Should She Stay Or Should She ERG-O

September 24, 2018 | by Field Team

Another week in the countdown to Brexit. Another week in the painful life and coming death of the Theresa May premiership. But another week in which her ever louder, prouder and more vocal opponents failed to back up their words with deeds. The European Research Group (ERG),…

Mays Mutineers

Another week in the countdown to Brexit. Another week in the painful life and coming death of the Theresa May premiership. But another week in which her ever louder, prouder and more vocal opponents failed to back up their words with deeds.
The European Research Group (ERG), as the caucus of hardcore Brexiteers (and increasingly the proto Boris leadership campaign) is known, had said this would be the week in which they published their Brexit plan. This would be the detailed, credible alternative to Theresa May’s Chequers proposal, or the soft Brexit idea of joining the EEA alongside Norway.

But the week has come and gone and… nothing.

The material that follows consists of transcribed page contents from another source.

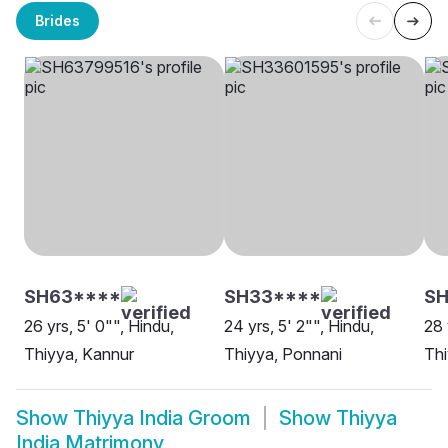
Brides
SH63****
SH33****
SH
26 yrs, 5' 0"", Hindu,
24 yrs, 5' 2"", Hindu,
28 
Thiyya, Kannur
Thiyya, Ponnani
Thi
Show
Thiyya India Groom
Show
Thiyya
India Matrimony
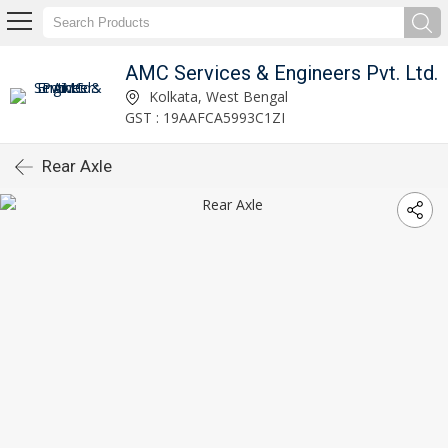
AMC Services & Engineers Pvt. Ltd.
Kolkata, West Bengal
GST : 19AAFCA5993C1ZI
Rear Axle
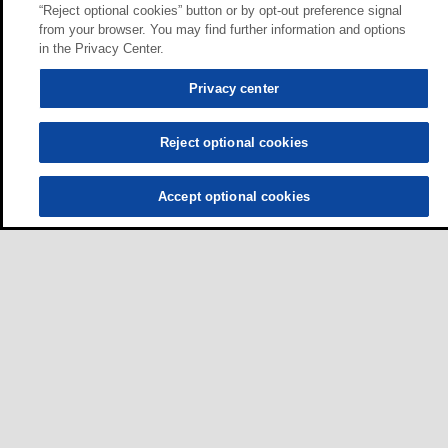
“Reject optional cookies” button or by opt-out preference signal
from your browser. You may find further information and options
in the Privacy Center.
Privacy center
Reject optional cookies
Accept optional cookies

No plan published. No alternative vision presented to the public. Instead we had leaks about what their plan would involve (including, bafflingly, a ‘star wars’ style UK defence shield and a taskforce to the Falklands) and a meeting which led to the ERG briefing that up to 50 MPs openly plotted about when and how they would bring down Theresa May.

Quietly, the Prime Minister’s position is actually strengthening. Not much, but a little. Nobody thinks Chequers is perfect. Everyone knows it is flawed. But as every week goes by without any credible alternative, it starts to look ever more like it might be the only show in town, assuming that the no deal cliff edge is unconscionable and EEA membership politically unsellable.

She has huge hurdles to overcome, and a bearpit of a party conference to survive. But, despite the daily dose of hysterical headlines, this has been a quietly better week for our embattled, beleaguered but seemingly indefatigable Prime Minister.